Elle ne manquait jamais sur le chemin du retour de passer par la crypte pour y faire quelques dévotions  sur l’autel de la Dame blanche.img 0171

C’était une belle matinée de vingt-huit février deux mille neuf à onze heures quarante-cinq exactement (*), une de ces matinées où le printemps s’annonce enfin après un hiver interminable et glacial.

Hécate avait l’âme bleue et le cœur léger ; elle s’attarda à flâner dans les allées du cimetière. Soudain entre deux tombes, un crâne lui apparut. Le vieil  os installé sur un tas de cendre chantait Maldoror d’une voix infernale pour les mouettes de passage.

Hécate eut pitié de ce reste humain désespéré, et dans sa grande miséricorde lui laissa un bouquet de mots éblouissants. Elle décida ainsi de venir tous les jours lui tenir compagnie.

Peu à peu le crâne devint plus joyeux et loquace au point d’avoir l’illusion de revenir à la vie et de se souvenir des moments heureux de son existence.

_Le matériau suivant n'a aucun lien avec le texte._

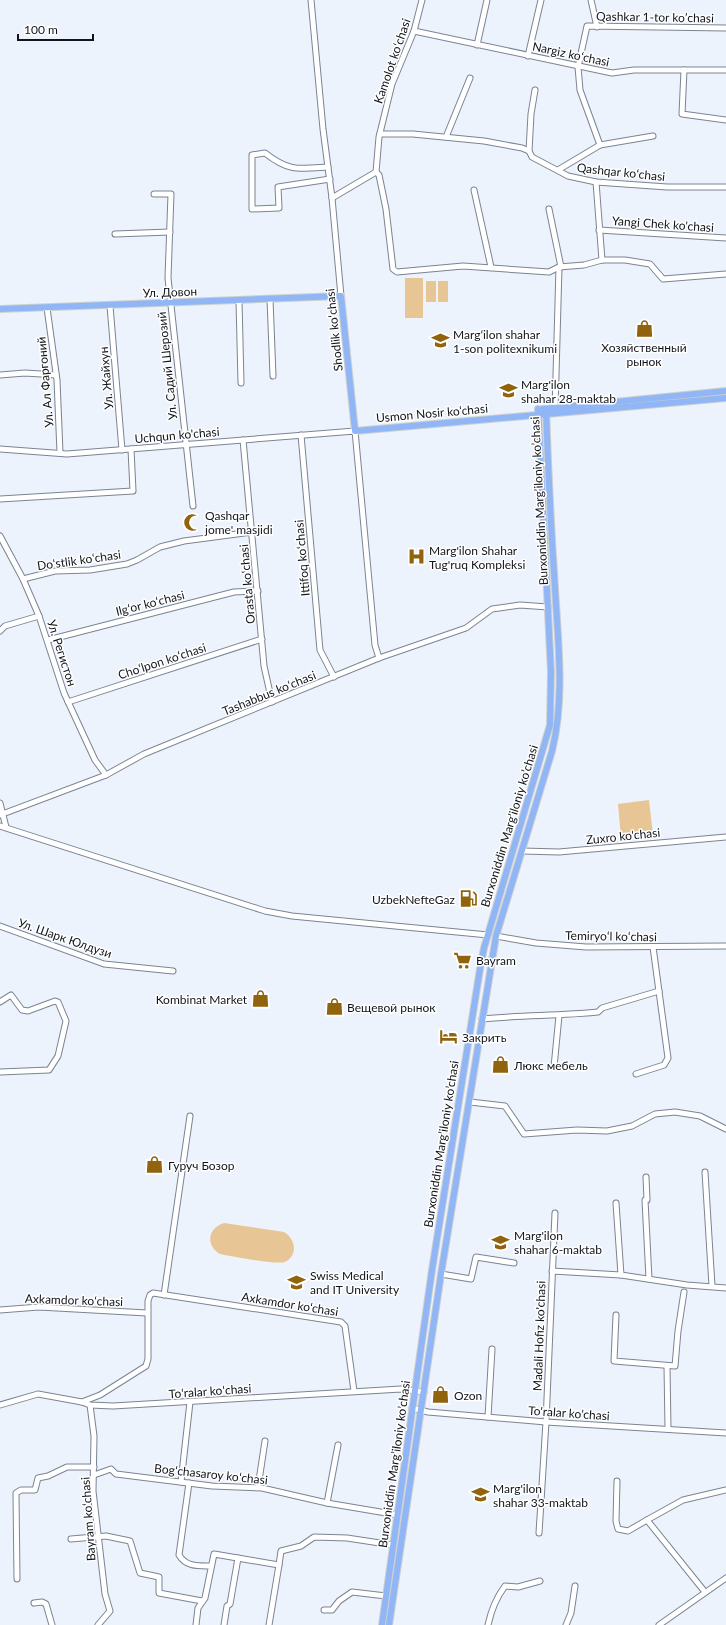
<svg xmlns="http://www.w3.org/2000/svg" width="726" height="1625" font-family="Lato,sans-serif">
<rect width="100%" height="100%" fill="#ecf3fd"/>
<g fill="#e7c594">
<rect x="405" y="278" width="18" height="40"/>
<rect x="426" y="281" width="10" height="21"/>
<rect x="438" y="281" width="10" height="21"/>
<polygon points="649,800 653,835 621,837 618,804"/>
<path d="M224 1223 284 1232C295 1238 299 1255 285 1262 276 1265 231 1256 220 1254 205 1245 208 1228 224 1223Z"/>
</g>
<g fill="none" stroke-linecap="round" stroke-linejoin="round">
<defs>
<g id="minor">
<polyline points="311,0 323,129 332,198 341,296"/>
<polyline points="591,0 597,27"/>
<polyline points="414,31 612,73 634,70 726,70"/>
<polyline points="477,45 487,0"/>
<polyline points="528,56 541,0"/>
<polyline points="684,70 682,114 726,120"/>
<polyline points="380,134 413,134 484,141 522,148 529,151 532,157 568,176 596,182 667,187 726,187"/>
<polyline points="446,137 470,78"/>
<polyline points="600,145 653,136"/>
<polyline points="529,151 531,114 535,90"/>
<path d="M328 167C299 169 289 172 265 153L252 155V209L279 208 278 187 330 179"/>
<polyline points="558,170 600,145 580,90 578,67 587,26 726,28"/>
<polyline points="376,172 379,175 386,209 393,269 397,272 463,266 549,272 559,267 584,265 602,260 625,260 650,264 663,279 726,274"/>
<polyline points="596,182 602,260"/>
<polyline points="474,190 491,267"/>
<polyline points="154,194 171,194 168,278 193,506"/>
<polyline points="332,198 376,172 379,137 392,84 414,31 422,0"/>
<polyline points="549,209 561,267"/>
<polyline points="599,230 726,238"/>
<polyline points="115,234 170,232"/>
<polyline points="270,299 273,376"/>
<polyline points="239,301 241,383"/>
<polyline points="110,306 122,450"/>
<polyline points="47,308 57,380 60,453"/>
<polyline points="0,375 25,373 56,375"/>
<polyline points="555,411 559,267"/>
<polyline points="301,435 320,650 334,677"/>
<polyline points="243,440 264,666 272,702"/>
<polyline points="0,449 67,454 355,431 375,645 379,658"/>
<polyline points="0,499 133,491 131,449"/>
<polyline points="0,536 23,579 39,616 64,693 95,760 106,775"/>
<polyline points="23,579 55,571 90,570 127,564 137,560 160,547 184,541 252,532"/>
<polyline points="0,631 5,626 39,616"/>
<polyline points="48,640 234,592 258,591"/>
<polyline points="68,702 262,639"/>
<polyline points="0,803 6,827"/>
<polyline points="0,815 106,775 144,754 379,658 466,628 492,609 520,605 548,607"/>
<polyline points="0,826 265,911 292,916 488,935"/>
<polyline points="522,851 559,852 726,837"/>
<polyline points="0,926 104,964 173,971"/>
<polyline points="496,936 536,943 586,947 726,946"/>
<polyline points="0,1002 11,995 22,1010 28,1011 55,1001 58,1002 66,1021 58,1056 49,1070 0,1072"/>
<path d="M482 1019C521 1015 559 1016 598 1012L602 1008 659 991"/>
<polyline points="554,1067 559,1016"/>
<polyline points="636,1074 664,1065 668,1058 653,947"/>
<polyline points="470,1102 505,1106 524,1134 577,1130 607,1131 632,1126 655,1114 675,1112 700,1116 726,1129"/>
<polyline points="705,1172 712,1286"/>
<polyline points="646,1177 647,1200 645,1200 649,1279"/>
<polyline points="616,1203 621,1275"/>
<polyline points="552,1271 621,1275 687,1285 726,1288"/>
<polyline points="441,1274 471,1279 476,1257 514,1263"/>
<polyline points="164,1295 190,1116"/>
<polyline points="0,1310 39,1307 147,1313"/>
<polyline points="616,1315 614,1361 675,1366 678,1331 684,1292"/>
<polyline points="667,1366 668,1429"/>
<polyline points="82,1402 100,1395 146,1366 148,1359 148,1301 150,1295 153,1293 341,1322 345,1326 354,1391"/>
<polyline points="0,1405 38,1394 82,1402 90,1405 113,1406 401,1389 424,1392"/>
<polyline points="90,1405 94,1436 93,1491 105,1594 110,1611 98,1625"/>
<polyline points="412,1408 428,1412 546,1422 726,1433"/>
<polyline points="488,1417 492,1349"/>
<polyline points="94,1475 111,1469 116,1474 212,1486 262,1488 327,1503 398,1515"/>
<polyline points="617,1481 616,1521 618,1529 628,1531 647,1520"/>
<polyline points="181,1482 190,1402"/>
<path d="M189 1483 179 1555C186 1567 198 1566 211 1566"/>
<polyline points="258,1487 265,1441"/>
<polyline points="327,1503 338,1445"/>
<polyline points="539,1533 546,1422 555,1213"/>
<polyline points="71,1539 106,1536 130,1541 140,1573 159,1577 159,1593 202,1601"/>
<polyline points="279,1565 281,1551 301,1546 314,1537 347,1538 393,1545"/>
<polyline points="17,1579 16,1493 21,1490 35,1490 38,1478 48,1476 67,1467 94,1467"/>
<polyline points="705,1592 647,1520 683,1500 726,1490"/>
<polyline points="34,1603 42,1602 46,1604 52,1625"/>
<polyline points="324,1610 332,1610 339,1601 352,1592 386,1596"/>
<polyline points="196,1625 198,1608 205,1598 214,1554 279,1565 269,1625"/>
<polyline points="224,1625 227,1606 230,1604 238,1558"/>
<path d="M488 1625C491 1611 496 1598 505 1586L518 1587 540 1581"/>
<polyline points="566,1625 571,1613 575,1586"/>
<polyline points="659,1625 726,1578"/>
</g>
<g id="major">
<polyline points="0,309 341,296 355,431 726,398"/>
<polyline points="543,409 726,391"/>
<polyline points="382,1625 432,1270 480,969 484,948 550,725 551,672 538,409"/>
<path d="M389 1625 441 1274 496 936 552 751C565 699 558 642 555 588 551 528 548 469 546 409"/>
</g>
</defs>
<use href="#minor" stroke="#7b8493" stroke-width="7"/>
<use href="#major" stroke="#cfd0d1" stroke-width="8"/>
<use href="#minor" stroke="#fff" stroke-width="5"/>
<use href="#major" stroke="#91b6f5" stroke-width="6"/>
</g>
<defs>
<symbol id="shop-bare" viewBox="-9 -9 18 18"><path d="M-5-2.5h2.3a2.7 3.5 0 0 1 5.4 0H5L5.5 6h-11ZM-1.5-2.5h3a1.5 2.3 0 0 0-3 0Z" fill="#90630c" stroke="#fff" stroke-width="2.5" paint-order="stroke"/></symbol>
<symbol id="school-bare" viewBox="-9 -9 18 18"><path d="M0-5L7-2L0 1L-7-2ZM-4 1L0 2.5L4 1V4Q0 6-4 4Z" fill="#90630c" stroke="#fff" stroke-width="2.5" paint-order="stroke"/></symbol>
<symbol id="mosque-bare" viewBox="-9 -9 18 18"><path d="M3.5-4.9A6 6 0 1 0 3.5 4.9A5 5 0 1 1 3.5-4.9Z" fill="#90630c" stroke="#fff" stroke-width="2.5" paint-order="stroke"/></symbol>
<symbol id="hospital-bare" viewBox="-9 -9 18 18"><path d="M-5-5h3v3.5h4V-5h3V5h-3V1.5h-4V5h-3Z" fill="#90630c" stroke="#fff" stroke-width="2.5" paint-order="stroke"/></symbol>
<symbol id="fuel-bare" viewBox="-9 -9 18 18"><path d="M-5.5-6h7V0h2V4h1.3V-2.5L3-4.5l.8-.8L6-3V5H2.5V1h-1V6h-7ZM-4.2-4.7v3.2H.2V-4.7Z" fill="#90630c" stroke="#fff" stroke-width="2.5" paint-order="stroke"/></symbol>
<symbol id="supermarket-bare" viewBox="-9 -9 18 18"><path d="M-6-5.5h2.5l.6 2H6L4.5 2H-2.5L-4.4-4H-6ZM-1.5 3.2a1.3 1.3 0 1 0 .1 0ZM3 3.2a1.3 1.3 0 1 0 .1 0Z" fill="#90630c" stroke="#fff" stroke-width="2.5" paint-order="stroke"/></symbol>
<symbol id="hotel-bare" viewBox="-9 -9 18 18"><path d="M-6-4.5h1.5V1H6V5H4.5V3h-9V5H-6ZM-4 0a1.8 1.8 0 1 1 3.6 0ZM.5 0V-2.5h3Q6-2.5 6 0Z" fill="#90630c" stroke="#fff" stroke-width="2.5" paint-order="stroke"/></symbol>
<symbol id="university-bare" viewBox="-9 -9 18 18"><path d="M0-5L7-2L0 1L-7-2ZM-4 1L0 2.5L4 1V4Q0 6-4 4Z" fill="#90630c" stroke="#fff" stroke-width="2.5" paint-order="stroke"/></symbol>
</defs>
<g fill-rule="evenodd">
<use href="#shop-bare" x="632" y="316" width="25" height="25"/>
<use href="#school-bare" x="428" y="328" width="25" height="25"/>
<use href="#school-bare" x="496" y="378" width="25" height="25"/>
<use href="#mosque-bare" x="180" y="510" width="25" height="25"/>
<use href="#hospital-bare" x="404" y="544" width="25" height="25"/>
<use href="#fuel-bare" x="456" y="886" width="25" height="25"/>
<use href="#supermarket-bare" x="450" y="948" width="25" height="25"/>
<use href="#shop-bare" x="248" y="986" width="25" height="25"/>
<use href="#shop-bare" x="322" y="994" width="25" height="25"/>
<use href="#hotel-bare" x="436" y="1024" width="25" height="25"/>
<use href="#shop-bare" x="488" y="1052" width="25" height="25"/>
<use href="#shop-bare" x="142" y="1152" width="25" height="25"/>
<use href="#school-bare" x="488" y="1230" width="25" height="25"/>
<use href="#university-bare" x="284" y="1270" width="25" height="25"/>
<use href="#shop-bare" x="428" y="1382" width="25" height="25"/>
<use href="#school-bare" x="468" y="1482" width="25" height="25"/>
</g>
<g text-anchor="middle" dominant-baseline="central" stroke-width="3" stroke-linejoin="round" paint-order="stroke">
<g font-size="12" fill="#11141a" stroke="#fff">
<text transform="translate(655 17) rotate(1)">Qashkar 1-tor koʼchasi</text>
<text transform="translate(571 54) rotate(12)">Nargiz koʻchasi</text>
<text transform="translate(392 61) rotate(-71)">Kamolot koʻchasi</text>
<text transform="translate(621 172) rotate(6)">Qashqar koʻchasi</text>
<text transform="translate(663 224) rotate(4)">Yangi Chek ko'chasi</text>
<text transform="translate(170 292) rotate(-2)">Ул. Довон</text>
<text transform="translate(334 330) rotate(-96)">Shodlik koʻchasi</text>
<text transform="translate(167 366) rotate(-96)">Ул. Садий Шерозий</text>
<text transform="translate(106 378) rotate(-95)">Ул. Жайхун</text>
<text transform="translate(45 382) rotate(-95)">Ул. Ал Фаргоний</text>
<text transform="translate(432 413) rotate(-5)">Usmon Nosir ko‘chasi</text>
<text transform="translate(177 435) rotate(-5)">Uchqun ko'chasi</text>
<text transform="translate(539 501) rotate(-93)">Burxoniddin Marg’iloniy ko’chasi</text>
<text transform="translate(302 558) rotate(-95)">Ittifoq koʻchasi</text>
<text transform="translate(79 560) rotate(-8)">Doʻstlik koʻchasi</text>
<text transform="translate(247 584) rotate(-95)">Orasta koʻchasi</text>
<text transform="translate(150 603) rotate(-14)">Ilgʻor koʻchasi</text>
<text transform="translate(62 653) rotate(72)">Ул. Регистон</text>
<text transform="translate(162 661) rotate(-18)">Choʻlpon koʻchasi</text>
<text transform="translate(269 693) rotate(-22)">Tashabbus koʻchasi</text>
<text transform="translate(509 826) rotate(-73)">Burxoniddin Marg’iloniy ko’chasi</text>
<text transform="translate(623 836) rotate(-6)">Zuxro ko'chasi</text>
<text transform="translate(611 936) rotate(1)">Temiryoʻl koʻchasi</text>
<text transform="translate(65 938) rotate(19)">Ул. Шарк Юлдузи</text>
<text transform="translate(441 1144) rotate(-81)">Burxoniddin Marg’iloniy ko’chasi</text>
<text transform="translate(74 1300) rotate(2)">Axkamdor koʻchasi</text>
<text transform="translate(290 1304) rotate(9)">Axkamdor ko‘chasi</text>
<text transform="translate(539 1336) rotate(-88)">Madali Hofiz ko'chasi</text>
<text transform="translate(210 1391) rotate(-4)">Toʻralar koʻchasi</text>
<text transform="translate(569 1413) rotate(4)">To'ralar ko'chasi</text>
<text transform="translate(394 1464) rotate(-82)">Burxoniddin Marg’iloniy ko’chasi</text>
<text transform="translate(211 1474) rotate(6)">Bogʻchasaroy koʻchasi</text>
<text transform="translate(88 1519) rotate(-94)">Bayram koʻchasi</text>
</g>
<g font-size="12" fill="#11141a" stroke="#fff" text-anchor="start">
<text x="453" y="334">Margʻilon shahar<tspan x="453" dy="14">1-son politexnikumi</tspan></text>
<text x="644" y="347" text-anchor="middle">Хозяйственный<tspan x="644" dy="14">рынок</tspan></text>
<text x="521" y="384">Marg'ilon<tspan x="521" dy="14">shahar 28-maktab</tspan></text>
<text x="205" y="515">Qashqar<tspan x="205" dy="14">jome' masjidi</tspan></text>
<text x="429" y="550">Marg'ilon Shahar<tspan x="429" dy="14">Tug'ruq Kompleksi</tspan></text>
<text x="455" y="899" text-anchor="end">UzbekNefteGaz</text>
<text x="476" y="960">Bayram</text>
<text x="247" y="999" text-anchor="end">Kombinat Market</text>
<text x="347" y="1007">Вещевой рынок</text>
<text x="462" y="1037">Закрить</text>
<text x="514" y="1065">Люкс мебель</text>
<text x="168" y="1165">Гуруч Бозор</text>
<text x="514" y="1235">Marg'ilon<tspan x="514" dy="14">shahar 6-maktab</tspan></text>
<text x="310" y="1275">Swiss Medical<tspan x="310" dy="14">and IT University</tspan></text>
<text x="454" y="1395">Ozon</text>
<text x="493" y="1488">Marg'ilon<tspan x="493" dy="14">shahar 33-maktab</tspan></text>
</g>
</g>
<path d="M18 34v6h75v-6" fill="none" stroke="#11141a" stroke-width="2"/>
<text x="24" y="34" font-size="12" fill="#11141a" stroke="#ffffff" stroke-width="3" paint-order="stroke">100 m</text>
</svg>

En même temps la renommée de Sainte Hécate la petite magicienne de dentelles  aux mains fines et baguées se répandait par le monde et grandissait de jour en jour.

Quant Hécate n’était pas au chevet du crâne, elle recevait ses fidèles dans sa grotte lumineuse tendue de velours rouge. Là, elle prodiguait à chacun la même attention, recevant avec bon thé les humbles offrandes scintillantes  que les pénitents apportaient à ses pieds. Elle leur racontait de fabuleuses histoires et consultait pour eux l’oracle dans la plume de soie de ses noirs corbeaux.

Les pauvres âmes errantes repartaient  guéries de tous leurs maux et surtout beaucoup plus intelligentes.


Ses saintes apparitions sont toujours accompagnées d’un parfum ineffable de roses blanches et d’une pluie miraculeuse de pétales.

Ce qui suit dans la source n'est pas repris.